Rechtspraak
Rechtbank Rotterdam (Locatie Rotterdam), 17 december 2021
ECLI:NL:RBROT:2021:13048
Feiten
Werknemer is op 8 augustus 2017 bij Coolblue B.V. in dienst getreden. In de arbeidsovereenkomst is het volgende opgenomen: “ARTIKEL 5. WAT WE AFSPREKEN (…) …OVER PORTRETRECHT 8. Jij bent ons gezicht. Daarom gebruiken we graag beeldmateriaal met jouw portret erop. Dat zetten we op onze website en op YouTube, in folders, boekjes, jaarverslagen en al onze andere uitingen. Dat vind jij leuk en je moeder ook. vanzelfsprekend doe je afstand van het portretrecht, ook voor de periode na je dienstverband. Dan hebben we gelukkig de foto’s nog…”. Op 7 augustus 2020 is werknemer door Coolblue op staande voet ontslagen. Werknemer heeft Coolblue per e-mail d.d. 20 november 2020 bericht dat hij meent dat er inbreuk wordt gemaakt op zijn portretrecht. Daarbij heeft hij verzocht om zijn portret op bij Coolblue in gebruik zijnde bestelbussen te verwijderen alsook om een promotievideo met beeldmateriaal van werknemer offline te halen. Tevens heeft werknemer verzocht om aan hem een schadevergoeding te betalen ter hoogte van € 25.000. Bij beschikking d.d. 22 december 2020 heeft de rechtbank Rotterdam geoordeeld dat het op 7 augustus 2020 gegeven ontslag op staande voet rechtsgeldig is gegeven.

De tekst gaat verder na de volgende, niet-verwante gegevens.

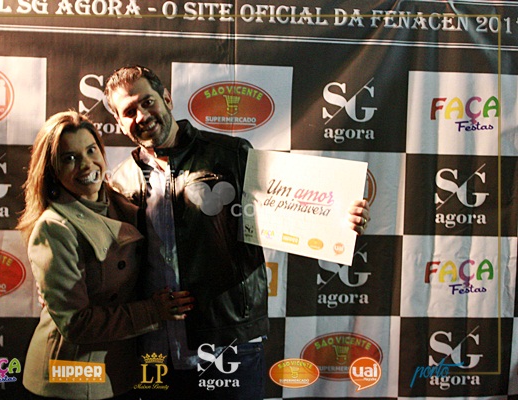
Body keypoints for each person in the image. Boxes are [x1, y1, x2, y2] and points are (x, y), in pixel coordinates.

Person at [104, 65, 371, 399]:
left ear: (167, 99)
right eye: (129, 111)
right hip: (155, 348)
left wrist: (341, 220)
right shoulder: (120, 180)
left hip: (228, 341)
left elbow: (295, 211)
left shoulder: (231, 154)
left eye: (147, 102)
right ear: (119, 122)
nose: (142, 116)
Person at [17, 111, 194, 400]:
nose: (86, 164)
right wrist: (153, 311)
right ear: (52, 170)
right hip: (71, 376)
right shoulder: (54, 228)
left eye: (91, 150)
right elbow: (76, 323)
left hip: (119, 370)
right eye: (69, 158)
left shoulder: (121, 202)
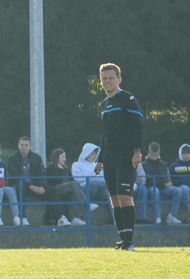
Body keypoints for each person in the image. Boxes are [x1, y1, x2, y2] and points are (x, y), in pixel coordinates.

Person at [95, 63, 145, 250]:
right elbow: (105, 134)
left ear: (119, 80)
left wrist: (137, 150)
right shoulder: (104, 104)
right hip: (109, 157)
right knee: (114, 199)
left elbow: (138, 126)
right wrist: (101, 158)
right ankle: (123, 239)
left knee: (125, 197)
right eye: (104, 78)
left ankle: (129, 242)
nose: (107, 81)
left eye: (111, 78)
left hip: (125, 156)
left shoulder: (128, 99)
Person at [8, 136, 47, 227]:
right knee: (20, 188)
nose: (24, 147)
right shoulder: (12, 158)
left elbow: (42, 173)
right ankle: (22, 217)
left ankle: (60, 218)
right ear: (18, 146)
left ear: (30, 146)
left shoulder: (37, 158)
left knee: (52, 191)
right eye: (22, 145)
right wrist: (30, 185)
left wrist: (42, 186)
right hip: (21, 185)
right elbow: (14, 176)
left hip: (36, 186)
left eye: (26, 145)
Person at [44, 148, 88, 225]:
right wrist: (60, 171)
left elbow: (71, 180)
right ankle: (86, 203)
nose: (65, 159)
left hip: (66, 189)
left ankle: (76, 218)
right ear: (57, 157)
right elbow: (51, 182)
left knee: (73, 194)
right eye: (63, 157)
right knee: (73, 184)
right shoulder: (50, 169)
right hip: (55, 189)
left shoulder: (66, 169)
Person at [138, 142, 179, 224]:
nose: (154, 157)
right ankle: (157, 217)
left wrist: (169, 182)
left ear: (159, 153)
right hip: (151, 187)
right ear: (148, 153)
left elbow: (168, 177)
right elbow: (141, 179)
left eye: (156, 155)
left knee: (178, 191)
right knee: (155, 191)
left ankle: (172, 216)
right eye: (152, 155)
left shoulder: (164, 164)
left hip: (163, 187)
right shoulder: (143, 165)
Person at [72, 144, 109, 212]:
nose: (94, 156)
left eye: (95, 154)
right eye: (92, 154)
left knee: (111, 192)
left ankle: (117, 216)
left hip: (100, 189)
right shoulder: (76, 165)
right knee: (92, 181)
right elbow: (77, 178)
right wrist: (92, 176)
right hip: (86, 188)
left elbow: (103, 177)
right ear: (87, 153)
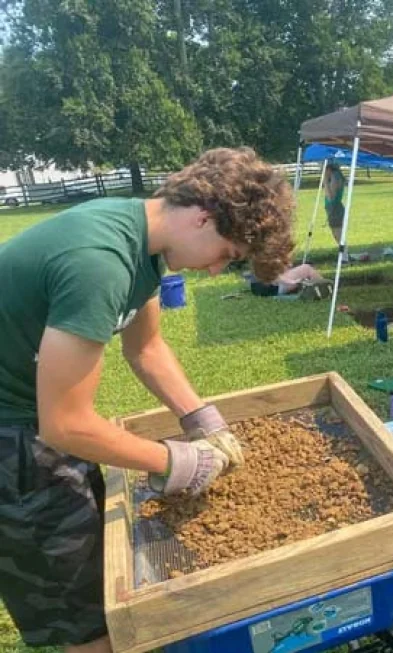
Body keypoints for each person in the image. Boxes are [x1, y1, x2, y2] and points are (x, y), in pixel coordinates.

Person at [0, 147, 294, 653]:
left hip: (33, 412)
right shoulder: (100, 263)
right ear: (203, 218)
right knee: (84, 613)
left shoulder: (146, 248)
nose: (219, 270)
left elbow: (148, 347)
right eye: (228, 253)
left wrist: (201, 419)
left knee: (96, 559)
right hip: (12, 433)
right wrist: (176, 460)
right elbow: (65, 425)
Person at [248, 262, 332, 299]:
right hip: (271, 287)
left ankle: (320, 286)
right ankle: (327, 288)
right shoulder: (269, 249)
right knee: (306, 268)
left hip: (257, 288)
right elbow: (273, 275)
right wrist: (292, 281)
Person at [324, 160, 347, 263]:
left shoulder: (335, 177)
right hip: (332, 208)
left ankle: (344, 257)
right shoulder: (335, 176)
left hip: (335, 208)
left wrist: (325, 182)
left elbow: (331, 196)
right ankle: (343, 256)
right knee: (336, 234)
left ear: (328, 169)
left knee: (338, 233)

Werknemer heeft gevorderd voor recht te verklaren dat Coolblue een inbreuk heeft gemaakt op zijn portretrechten, voor recht te verklaren dat Coolblue aansprakelijk is voor de door werknemer geleden schade en Coolblue te veroordelen om aan werknemer te voldoen een bedrag van € 25.000.
Oordeel
De kantonrechter is van oordeel dat werknemer zowel impliciet als expliciet kan worden geacht zijn toestemming voor de (wijze van) publicatie van zijn portret in de reclame-uitingen van Coolblue te hebben gegeven. De instemming van werknemer met de publicatie van zijn portret kan in de eerste plaats worden afgeleid uit de omstandigheid dat hij de arbeidsovereenkomsten, waarvan artikel 5.8 onderdeel uitmaakt, op 22 juni 2017 respectievelijk 13 februari 2018 heeft ondertekend en dat artikel 5.8 ook na het verstrijken van de looptijd van de tweede arbeidsovereenkomst voor bepaalde tijd deel is blijven uitmaken van de tussen partijen geldende arbeidsvoorwaarden. Naast de expliciete instemming van werknemer met de publicatie van zijn portret kan deze ook impliciet worden afgeleid uit diverse gedragingen van werknemer. In dat kader wordt erop gewezen dat werknemer zelf heeft erkend dat hij begin 2019 zijn toestemming heeft gegeven voor het maken van foto’s en het figureren in een promotievideo. Vast staat ook dat werknemer zijn medewerking hieraan heeft verleend. Van belang is daarbij dat Coolblue er in dit verband op gewezen heeft dat het voor werknemer voorafgaande aan de fotoshoot en filmopnames volstrekt duidelijk was wat het doel daarvan was en op welke wijze het beeldmateriaal met daarop het portret van werknemer zou worden gebruikt. In dit verband is voorts nog van belang dat gesteld noch gebleken is dat het portret van werknemer door Coolblue opnieuw en in andere reclame-uitingen is gebruikt dan (eenmalig) op de door haar genoemde 36 bestelbussen en in de promotievideo. Het door werknemer gedane beroep op de AVG treft eveneens geen doel. Coolblue heeft een commercieel belang om voor de door haar aangeboden producten en diensten reclame te maken, een belang dat valt onder de bescherming van artikel 10 EVRM. Bovendien heeft Coolblue onweersproken gesteld dat – indien zij niet langer gebruik zou mogen maken van de foto van werknemer – de kosten onredelijk hoog en de impact op haar bedrijfsvoering enorm zouden zijn. Voorts staat als onweersproken vast dat Coolblue aan de belangen van werknemer tegemoet is gekomen doordat het portret van werknemer op de bestelbussen zal worden uitgefaseerd, het portret niet in andere of nieuwe uitlatingen zal worden gebruikt en de promotievideo op YouTube inmiddels is verwijderd. Met al dit voorgaande heeft Coolblue naar het oordeel van de kantonrechter een voldoende gerechtvaardigd belang aan de orde gesteld.